TASKS TO PERFORM:
1. In the shoe store article, rewrite the passage starting with "Alec’s Shoes is" and going on through "both feet measured!", swapping "floor reps" for "sales associates".
2. Answer these questions from the shoe store article, one per line.
(a) How many staff members does the store have?
(b) What share of American adults wear shoes of the wrong size, according to the owner?
(c) How many choices do the floor reps almost always offer each customer?
3. Continue the shoe store article on customer needs from its last sentence.

PAGE EXTRACT:
------------------------------------------------------------------------

Category Archives: customer engagement

Customer Needs: One Size Does Not Fit All

Alec’s Shoes is one of New England’s most successful independent shoe stores, offering a great selection of athletic footwear, men’s and women’s casual and dress shoes, and a wide range of accessories.

But the store is known for much more than its inventory. In fact, it’s the exceptional customer service provided by the twenty-plus staff members that satisfies patrons and keeps them coming back time after time.

While this might seem like a simple approach, the store’s high level of customer service truly stands out. The floor reps are consultative, and focus on every aspect of how each pair of shoes will be used before making recommendations. They almost always offer each customer two to three choices, and customers who ask for size suggestions get both feet measured!

“Statistically, nearly twenty percent of American adults wear shoes that are the wrong size,” store owner John Koutsos explained. “And lots of people have two feet of different sizes. By measuring each customer’s actual size, both in length and width, and by considering the variation in size between their left and right foot as well as their hosiery preferences, we’re able to give them the best possible fit for both comfort and performance.”

Regardless of what type of business we’re in, gauging our customers’ and prospects’ needs requires more than a “one-size-fits-all” approach too. Here are a few proven best practices:

  • Never assume the customer knows everything necessary to make the right choice. Most know considerably less than we know about the products and services we provide; and while we may each have a number of “in-the-know” regular or long-term clients who are familiar with what we do, there are still application-related or other nuances that warrant our attention. The best practice is to always ask clarifying questions with respect to each situation, and to go the extra mile toward accurately assessing all the circumstances associated with each situation and each customer’s needs.

------------------------------------------------------------------------

EXCERPTED DATA:
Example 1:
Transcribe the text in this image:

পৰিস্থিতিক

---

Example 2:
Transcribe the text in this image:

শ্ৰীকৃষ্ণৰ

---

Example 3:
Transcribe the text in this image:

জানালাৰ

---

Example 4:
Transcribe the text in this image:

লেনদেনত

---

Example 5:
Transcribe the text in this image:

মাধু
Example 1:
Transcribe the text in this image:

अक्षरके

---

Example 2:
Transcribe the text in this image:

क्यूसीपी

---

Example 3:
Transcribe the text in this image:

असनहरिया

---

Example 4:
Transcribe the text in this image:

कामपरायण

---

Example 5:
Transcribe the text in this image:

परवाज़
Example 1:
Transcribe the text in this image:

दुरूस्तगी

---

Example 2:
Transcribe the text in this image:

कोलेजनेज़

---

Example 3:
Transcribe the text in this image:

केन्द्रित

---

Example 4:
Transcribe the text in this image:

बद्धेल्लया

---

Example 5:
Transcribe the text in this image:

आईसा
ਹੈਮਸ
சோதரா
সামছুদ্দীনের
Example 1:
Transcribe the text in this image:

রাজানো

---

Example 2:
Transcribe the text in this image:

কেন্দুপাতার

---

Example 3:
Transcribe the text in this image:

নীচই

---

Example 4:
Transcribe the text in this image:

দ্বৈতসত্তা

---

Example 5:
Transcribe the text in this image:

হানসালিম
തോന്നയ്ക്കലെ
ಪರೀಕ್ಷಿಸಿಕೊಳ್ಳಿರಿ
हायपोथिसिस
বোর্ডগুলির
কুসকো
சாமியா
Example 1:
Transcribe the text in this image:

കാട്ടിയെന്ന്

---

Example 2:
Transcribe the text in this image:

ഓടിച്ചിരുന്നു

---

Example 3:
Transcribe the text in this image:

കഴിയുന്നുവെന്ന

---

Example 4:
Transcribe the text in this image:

------------------------------------------------------------------------

RESULTS FOR EACH TASK:
1.
Alec’s Shoes is one of New England’s most successful independent shoe stores, offering a great selection of athletic footwear, men’s and women’s casual and dress shoes, and a wide range of accessories.

But the store is known for much more than its inventory. In fact, it’s the exceptional customer service provided by the twenty-plus staff members that satisfies patrons and keeps them coming back time after time.

While this might seem like a simple approach, the store’s high level of customer service truly stands out. The sales associates are consultative, and focus on every aspect of how each pair of shoes will be used before making recommendations. They almost always offer each customer two to three choices, and customers who ask for size suggestions get both feet measured!

2.
(a) Twenty-plus.
(b) Nearly twenty percent.
(c) Two to three.

3.
  • Focus on what each customer or prospect is trying to accomplish rather than on what service or product type they are “looking for” or what they “think they need.” By asking open-ended questions that relate to each customer’s situation or how they plan to use our products and services, we should be able to assess all of their needs, which might include a basic or customized approach, various products, options and accessories, or possibly a specialized solution about which they were unaware.
  • Look beyond product and service needs for other hidden needs. The more we learn about our customers and prospects, the easier it becomes to structure the most appealing proposals. In many instances, there are issues with respect to company policies, structure, affiliations, specialties, and buying practices that might make a difference in how we’d like to configure our offer. In other cases, there might be personal needs to consider, such as a need to satisfy a demanding boss, a special need for service response guarantees, or the need to feel secure about a supplier’s competitive position or reputation (an important issue to the buyer who has been “burned” in the past by a less-than-reputable competitor).
  • Develop a consistent method of uncovering these basic and not-so-basic needs. Creating a standard list of items to cover, questions to ask and options/benefits to present is one good way to develop a dependable and thorough approach. Many have also found that using this type of resource allows them to pay closer attention to each customer or prospect. In some cases, this extra focus will enable us to discover the “little things” that, when addressed, result in closing the sale or in a better customer experience (CX) and long-term customer loyalty.
  • Take an extra minute to double-check established needs, specifications and expectations. Sixty-seconds of prudence at the start can often save hours after-the-fact should there be extenuating circumstances or a misunderstanding about features, billing issues or other special requirements. A few final clarifying questions can even make the difference in getting the business, as most customers like to buy from those who show their interest and professionalism.

 

Grow Revenue Wtih Strategic Customer Service

There are many components to business development, and many ways to grow revenue; and strategic customer service is definitely one of the often-overlooked pieces of the puzzle

When asked, most people say they do their best to provide good customer service. However, the methods vary significantly and tend to be inconsistent. To maximize the effectiveness of your team’s customer service effort, it’s best to develop and implement a measurable, strategic approach that leverages your organization’s unique benefits and that can become both consistent and cultural.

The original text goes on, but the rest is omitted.